# Forsyth County



## Buckshot (Jun 5, 2015)

Alright lets see who all is going to be in the woods around the house!! Lets try to give more reports this year on sign ,sightings , and success . Please post pics too from trail cams or from your harvest. And lets see some of those dead coyotes. Looks like its gonna be a good year. Good luck to everyone and most of all BE SAFE!!!! Thanks


----------



## Buckshot (Aug 18, 2015)

*Looks like i got forsyth all to myself!!!!!*

Man what a year its gonna be! Looks like i'm the only one hunting forsyth!!! I mean , ... Thanks , thank yall sooooo much for letting me have the run of the place!! I wish yall good luck whatever county yall go to!!! But i will just stay here and take care of these scrubb bucks yall are so use to seeing eating your lawns.

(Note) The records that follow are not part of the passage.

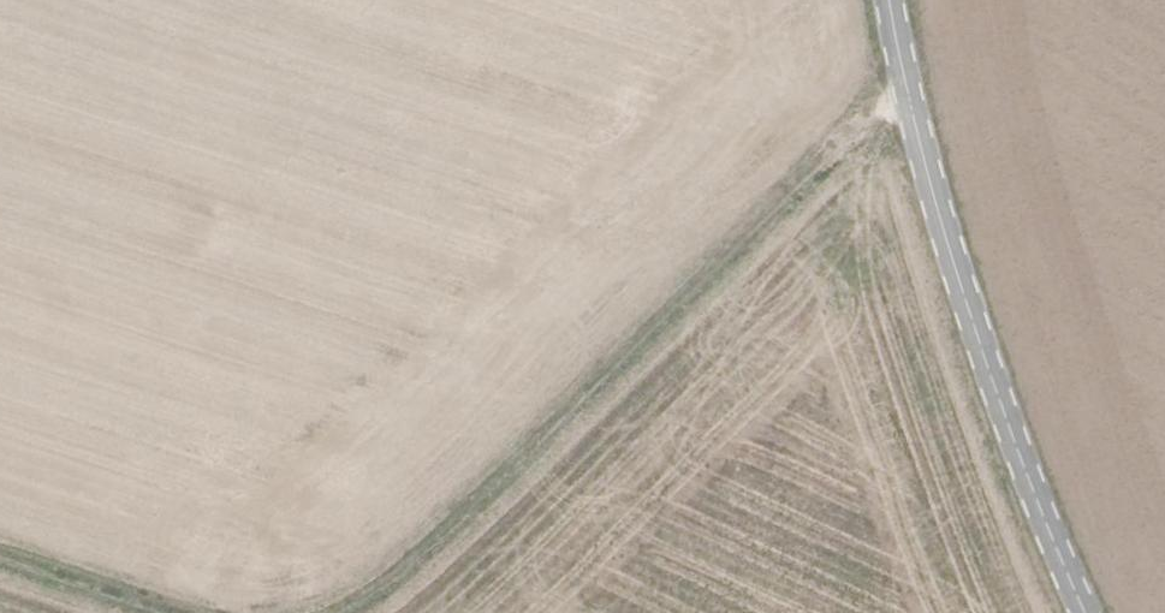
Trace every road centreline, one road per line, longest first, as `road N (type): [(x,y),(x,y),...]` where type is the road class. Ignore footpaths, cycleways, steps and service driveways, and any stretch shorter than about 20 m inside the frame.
road 1 (track): [(896,117),(398,581),(349,612)]
road 2 (tertiary): [(1058,612),(925,228),(871,0)]
road 3 (track): [(146,612),(0,567)]

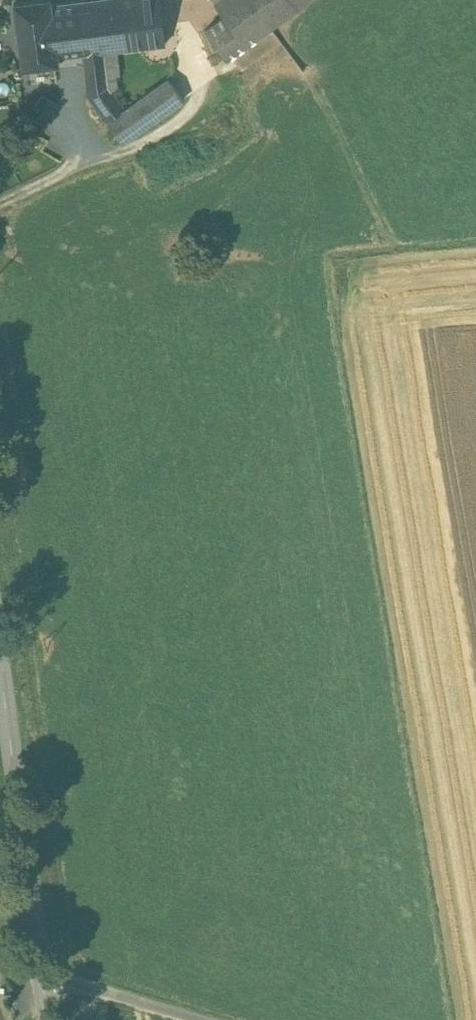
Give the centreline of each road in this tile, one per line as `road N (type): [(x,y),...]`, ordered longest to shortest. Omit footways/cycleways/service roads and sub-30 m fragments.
road 1 (secondary): [(0,673),(44,1019)]
road 2 (track): [(0,966),(208,1019)]

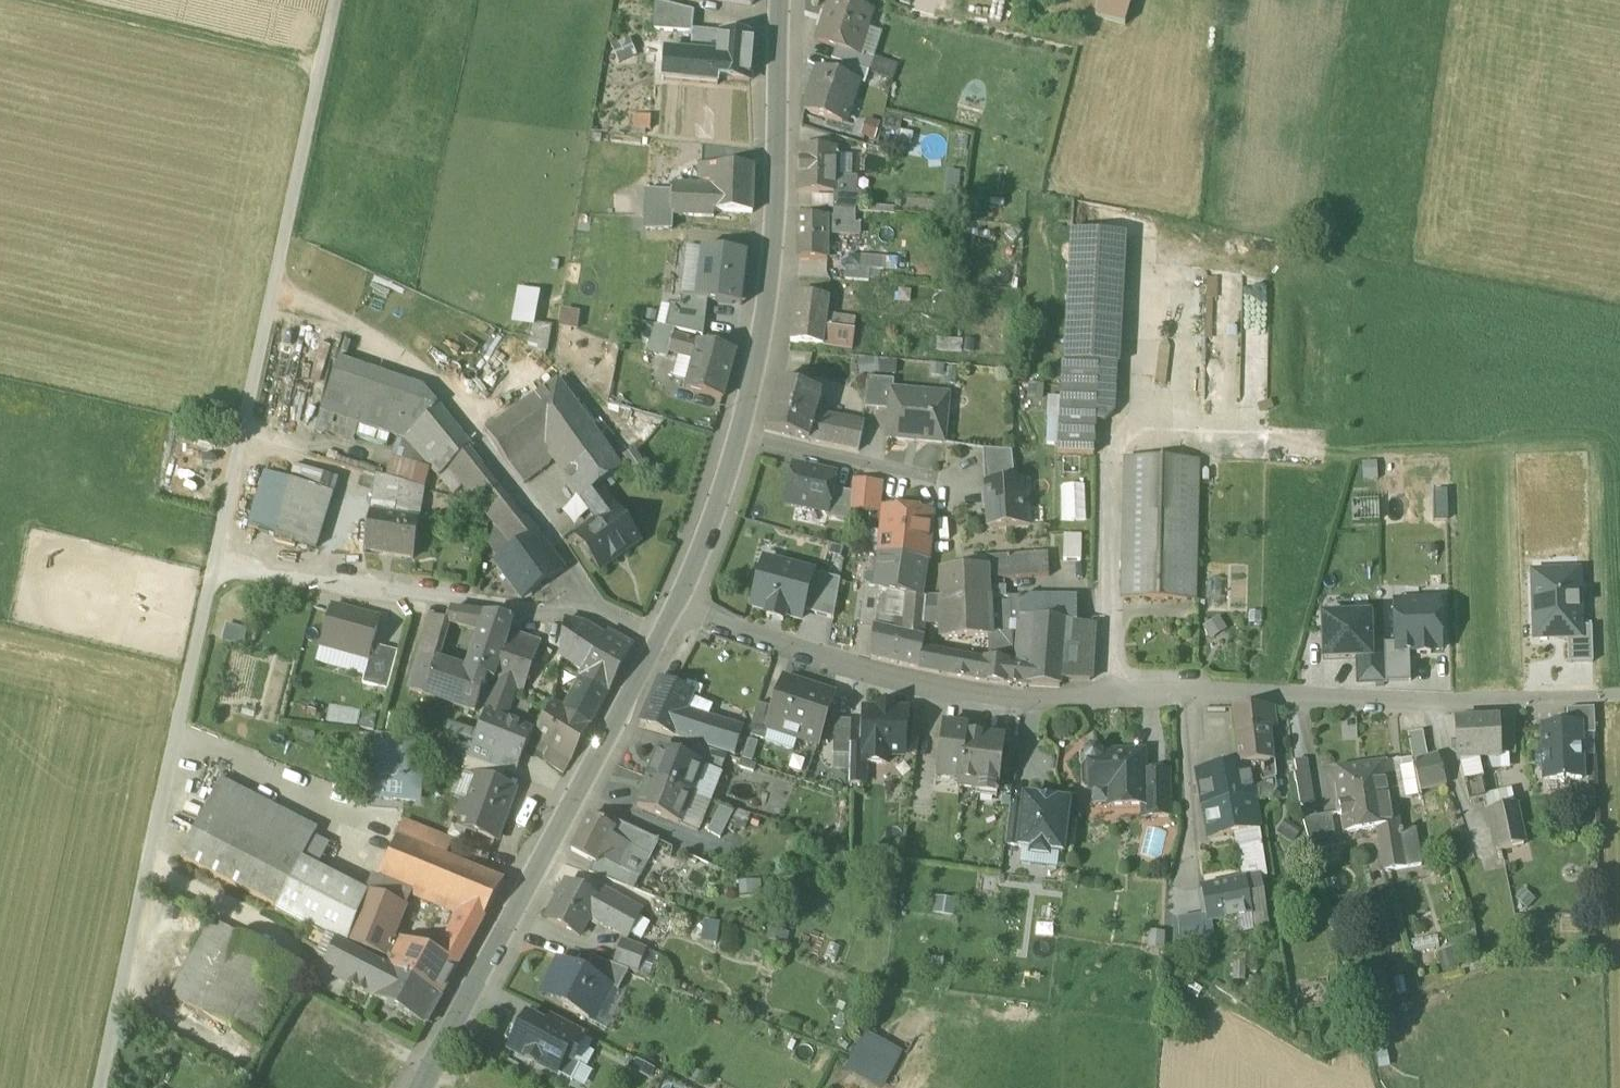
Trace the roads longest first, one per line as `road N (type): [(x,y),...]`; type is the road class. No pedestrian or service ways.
road 1 (track): [(97,1087),(334,0)]
road 2 (unclassified): [(1619,695),(1432,705),(1182,696),(1024,700),(921,686),(674,604)]
road 3 (tertiary): [(674,604),(724,488),(767,317),(784,0)]
road 4 (tertiary): [(414,1087),(656,642)]
road 5 (residential): [(656,642),(606,620),(211,571)]
road 6 (track): [(320,67),(40,0)]
road 7 (track): [(175,737),(370,813)]

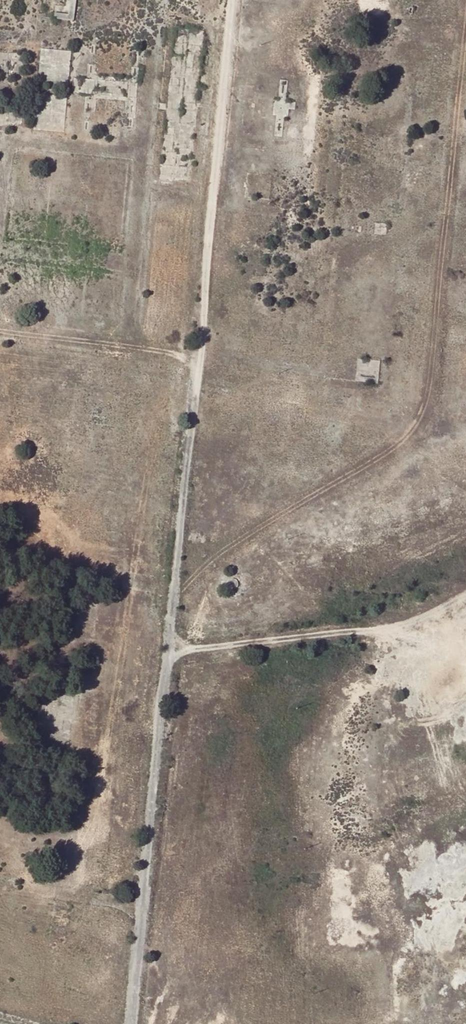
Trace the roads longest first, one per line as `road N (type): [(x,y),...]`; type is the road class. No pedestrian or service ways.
road 1 (track): [(234,0),(130,1023)]
road 2 (track): [(167,654),(390,631),(465,595)]
road 3 (track): [(0,333),(201,358)]

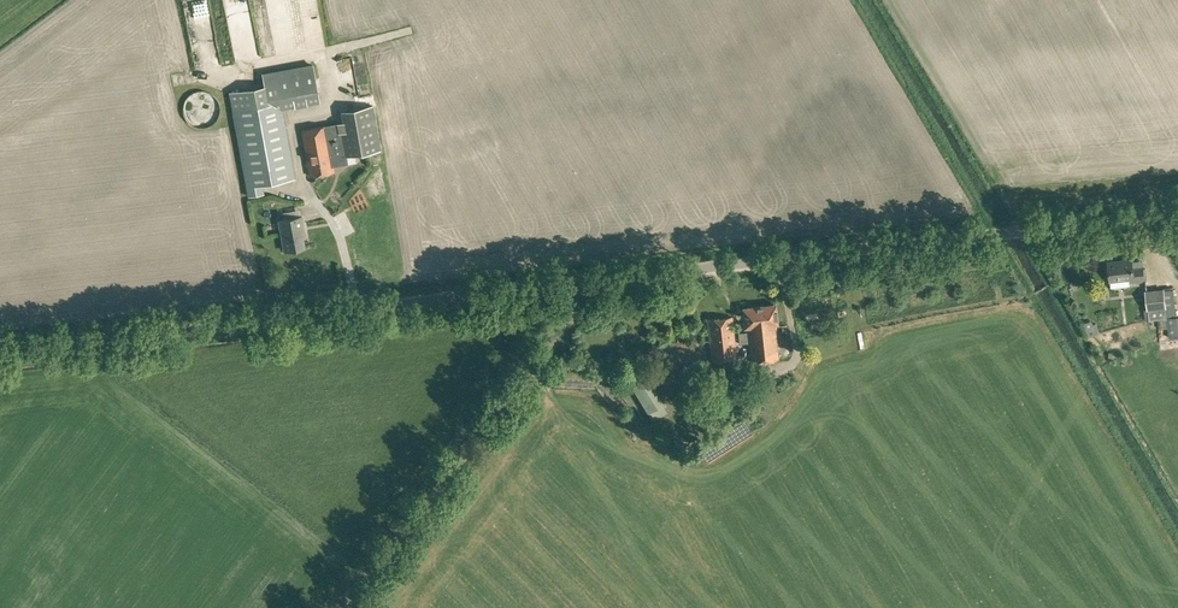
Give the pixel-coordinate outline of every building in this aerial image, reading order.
[(246,8),(245,2),(251,1),(251,0),(238,0),(240,9),(246,8)] [(274,5),(276,26),(297,24),(294,3),(274,5)] [(353,63),(342,65),(344,75),(356,73),(353,63)] [(233,111),(248,196),(264,193),(262,184),(295,178),(282,109),(320,102),(313,65),(263,75),(265,86),(229,92),(233,111)] [(195,126),(198,127),(200,127),(203,127),(205,127),(208,126),(210,125),(212,124),(214,122),(216,120),(218,116),(219,113),(220,110),(220,108),(219,103),(219,102),(218,100),(216,97),(214,95),(212,94),(210,93),(207,92),(204,91),(202,90),(199,91),(197,91),(194,92),(192,93),(190,95),(187,96),(186,99),(184,101),(183,104),(183,106),(182,110),(183,112),(184,115),(185,117),(186,120),(188,122),(190,123),(192,125),(195,126)] [(301,130),(309,175),(334,170),(333,166),(348,163),(346,156),(380,150),(372,105),(341,110),(345,131),(339,132),(337,123),(326,125),(301,130)] [(279,220),(284,250),(304,247),(303,238),(307,238),(303,215),(301,216),(279,220)] [(1129,279),(1130,283),(1144,281),(1143,267),(1133,268),(1132,259),(1108,262),(1110,281),(1129,279)] [(1145,290),(1147,310),(1148,310),(1149,319),(1166,317),(1165,308),(1166,308),(1164,288),(1145,290)] [(1169,297),(1170,311),(1177,311),(1177,297),(1169,297)] [(749,342),(751,361),(778,359),(775,324),(778,323),(776,304),(742,308),(744,327),(747,327),(748,332),(738,333),(739,343),(749,342)] [(707,319),(712,361),(736,359),(732,316),(707,319)] [(1092,319),(1083,323),(1085,328),(1094,324),(1092,319)] [(663,343),(665,367),(701,363),(700,350),(694,351),(693,340),(663,343)] [(627,379),(653,421),(667,411),(662,403),(663,403),(643,369),(627,379)] [(706,378),(711,391),(727,385),(723,375),(716,377),(716,374),(706,378)] [(758,377),(745,383),(748,390),(761,385),(758,377)] [(697,387),(705,396),(710,392),(702,382),(697,387)]
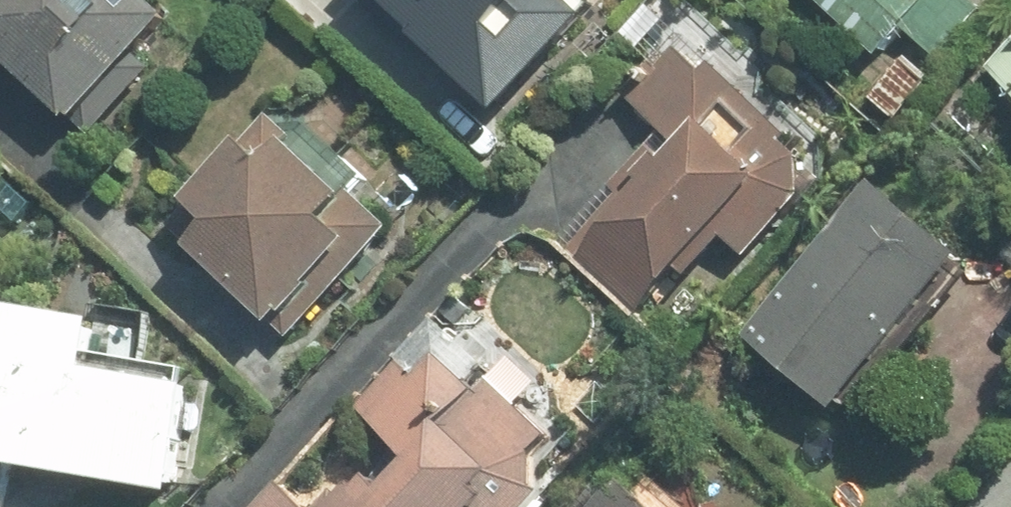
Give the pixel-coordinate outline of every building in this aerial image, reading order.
[(168,0),(0,0),(0,40),(86,121),(185,16),(168,0)] [(416,48),(428,35),(507,113),(600,18),(582,0),(367,0),(416,48)] [(886,58),(911,33),(939,60),(989,9),(980,0),(826,0),(886,58)] [(810,199),(812,148),(728,63),(716,74),(682,40),(627,95),(675,143),(575,243),(648,316),(729,235),(752,257),(810,199)] [(992,66),(1010,83),(1010,46),(992,66)] [(295,96),(279,112),(176,220),(287,326),(369,241),(346,219),(383,180),(295,96)] [(866,191),(834,228),(844,237),(758,336),(849,415),(985,259),(894,180),(876,200),(866,191)] [(189,491),(208,369),(150,360),(158,306),(27,286),(23,307),(0,304),(0,462),(189,491)] [(375,418),(403,441),(376,474),(348,451),(306,500),(283,481),(261,506),(537,506),(546,496),(540,452),(555,434),(492,380),(484,390),(448,359),(431,378),(409,360),(366,410),(375,418)] [(627,472),(597,506),(669,506),(627,472)]
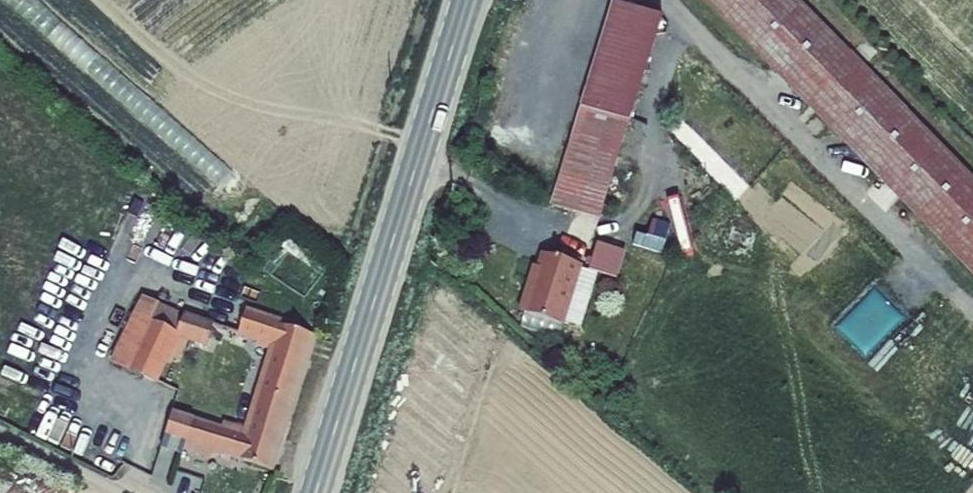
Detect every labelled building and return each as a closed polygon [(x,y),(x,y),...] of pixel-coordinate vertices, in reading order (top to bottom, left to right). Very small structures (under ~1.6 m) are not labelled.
[(972,277),(972,176),(801,0),(703,0),(972,277)] [(662,17),(612,1),(551,205),(599,219),(662,17)] [(597,243),(588,272),(598,275),(617,281),(626,252),(597,243)] [(558,259),(541,254),(537,268),(532,267),(517,312),(525,314),(562,326),(565,327),(565,324),(582,270),(583,267),(578,265),(558,259)] [(559,254),(558,259),(578,265),(580,260),(559,254)] [(582,270),(565,324),(581,328),(598,275),(588,272),(582,270)] [(177,333),(185,315),(143,296),(110,363),(130,372),(153,322),(177,333)] [(283,320),(248,308),(239,337),(258,343),(257,347),(269,350),(246,427),(225,421),(222,426),(175,411),(166,436),(187,443),(184,452),(212,461),(214,455),(223,459),(224,456),(275,472),(317,336),(304,333),(292,329),(282,326),(283,320)] [(215,323),(186,313),(185,315),(177,333),(153,322),(130,372),(158,386),(168,365),(180,339),(189,342),(206,348),(215,323)] [(562,326),(525,314),(521,327),(557,341),(562,326)] [(294,324),(292,329),(304,333),(305,327),(294,324)] [(180,339),(168,365),(171,366),(174,359),(180,362),(189,342),(180,339)] [(182,456),(184,452),(187,443),(166,436),(161,449),(182,456)]
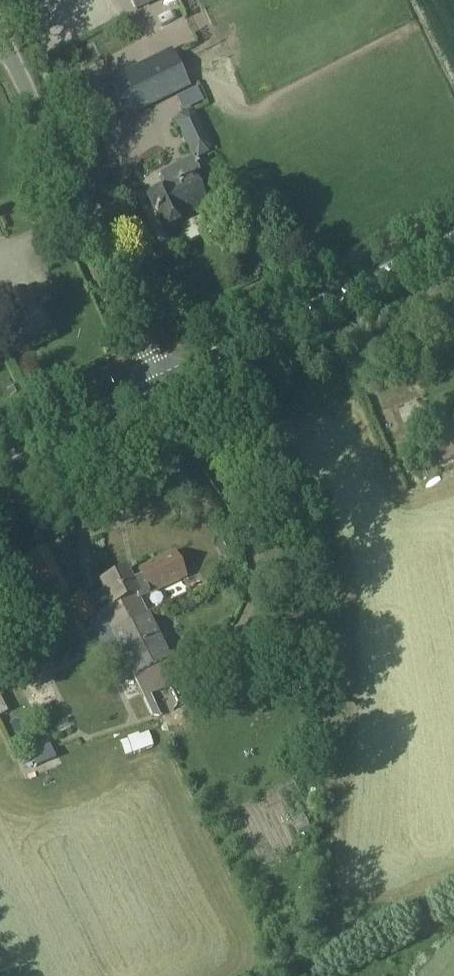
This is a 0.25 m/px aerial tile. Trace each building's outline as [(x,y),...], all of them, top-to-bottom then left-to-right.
[(138,9),(157,0),(134,0),(138,9)] [(193,41),(170,52),(177,66),(199,55),(193,41)] [(164,56),(95,89),(114,129),(183,98),(164,56)] [(194,115),(178,122),(193,155),(209,148),(194,115)] [(166,187),(148,196),(164,229),(182,220),(181,217),(210,204),(195,174),(166,188),(166,187)] [(408,400),(392,400),(392,418),(408,418),(408,400)] [(453,458),(453,428),(433,438),(444,462),(453,458)] [(46,552),(24,564),(38,593),(48,588),(55,600),(68,594),(61,581),(46,552)] [(112,634),(147,617),(139,600),(185,578),(173,554),(138,571),(141,578),(131,583),(125,572),(101,583),(112,607),(102,613),(112,634)] [(96,615),(84,591),(70,598),(82,622),(96,615)] [(132,677),(112,634),(102,613),(89,619),(120,683),(132,677)] [(112,634),(132,677),(143,698),(180,681),(169,659),(168,659),(147,617),(112,634)] [(11,712),(0,691),(0,717),(11,712)] [(21,775),(43,759),(36,749),(14,765),(21,775)]
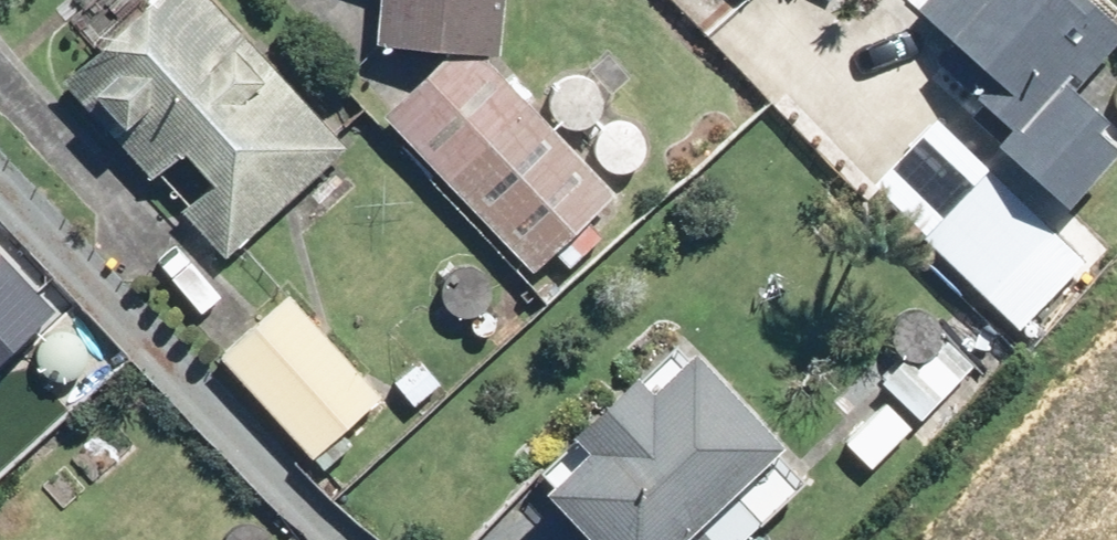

Next year yall won't have to worry about putting no cages around your flower beds cause i will just take care of that problem for ya!!!! Happy hunting!!!!


----------



## Makeithappen01 (Aug 18, 2015)

I will be around unless all the deer leave


----------



## Dawg90 (Aug 23, 2015)

20 more days!  I'll be there.


----------



## Luke0927 (Aug 25, 2015)

My 8 and 6 year old are playing fall ball but we'll be hunting some around our house on north end and south end with my cousin.


----------



## Buckshot (Oct 1, 2015)

They've gone into hiding!  I guess they are over on yonder oak ridge where I can't be? They have to get some water sometime. Please hold off a little longer rain!!


----------



## Dawg90 (Oct 18, 2015)

Seen lots of activity.  Bucks still in groups.  Did see some bucks battling pretty hard this weekend.  One small buck chasing does, but nothing serious.  Hopefully rut kicks in the next few weeks.


----------



## Jeff Phillips (Oct 18, 2015)

Would love to have a spot close to home. If anybody has an opening or some room, let me know!


----------



## Lakrymator (Oct 18, 2015)

Finally seeing some activity here.  I haven't been out much yet this season but now that things are cooling down I got out this weekend with opening rifle season.  Had two does and a couple of fawns pass by this morning a couple of times, and this evening had a small buck.  Still nothing worth pulling the trigger on, but the thing that bothers me is i'm hearing shots everywhere.  Probably at least a dozen shots fired today, and two of them were a little too close for comfort (just over on yonder oak ridge from me).  I hope the other hunters take it easy this season or they may run me out of meat before things even get good.  I think i'm going to wait until after rut to decide if i want to pull the trigger on a doe.


----------



## Katera73 (Oct 21, 2015)

Got this 8pt back in September had 2 other bucks with him haven't seen much since have not seen any scrapes yet


----------



## Lakrymator (Oct 22, 2015)

That's a nice buck there Katera!  Congrats.


----------



## jtm67 (Nov 4, 2015)

Got in the woods yesterday for the first time this year.  Saw 3 does and two 8 pts.  Some mild chasing but nothing serious.  I watched one 8 pt make a scrape, but I could see the tarsals are not black yet.  I am going back on Thur and Friday to see if I can find a big one cruising.


----------



## Buckshot (Nov 8, 2015)

*Witnessed some chasing!*

Saw a big buck chasing a doe hard in a field in south end of county last night. Today my buddy's son shot a big 6point chasing a doe this evening. Looks like they starting early up here this year.


----------



## jtm67 (Nov 12, 2015)

Saw three bucks this morning following one doe. Decided to sit the whole day. I hope the wind doesn't blow me out of the tree.


----------



## Dawg90 (Nov 21, 2015)

Where have the deer gone??!  Seen very few lately and none today.  Anyone still seeing signs of the rut in SOFO?


----------



## livinoutdoors (Nov 23, 2015)

Saw a hit doe on hwy 20 by trammell rd. Must be chasin still.


----------



## Lakrymator (Nov 25, 2015)

Had a 6 pointer walk by after my grunt call last saturday, but that was it.  All I've seen is young bucks lately.  There's a big 8 that I'm hunting, but I haven't seen him in the stand.  But i'm on the northern side of the county.  There was a dead doe on the side of 400 saturday around exit 15.


----------



## Buckshot (Dec 7, 2015)

*big 7point*

This guy came by looking for a doe and was in a hurry. nose to the ground , hot in ones trail.


----------